*** Begin section ***
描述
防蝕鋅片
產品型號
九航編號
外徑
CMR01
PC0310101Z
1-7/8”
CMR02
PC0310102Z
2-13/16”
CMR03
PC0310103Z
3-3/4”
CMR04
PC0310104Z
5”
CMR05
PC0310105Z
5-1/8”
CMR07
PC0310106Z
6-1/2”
*** End section ***
## What to work on
Copy out every line of the data above verbatim, keeping the original order and characters.

## Output for this exercise
描述
防蝕鋅片
產品型號
九航編號
外徑
CMR01
PC0310101Z
1-7/8”
CMR02
PC0310102Z
2-13/16”
CMR03
PC0310103Z
3-3/4”
CMR04
PC0310104Z
5”
CMR05
PC0310105Z
5-1/8”
CMR07
PC0310106Z
6-1/2”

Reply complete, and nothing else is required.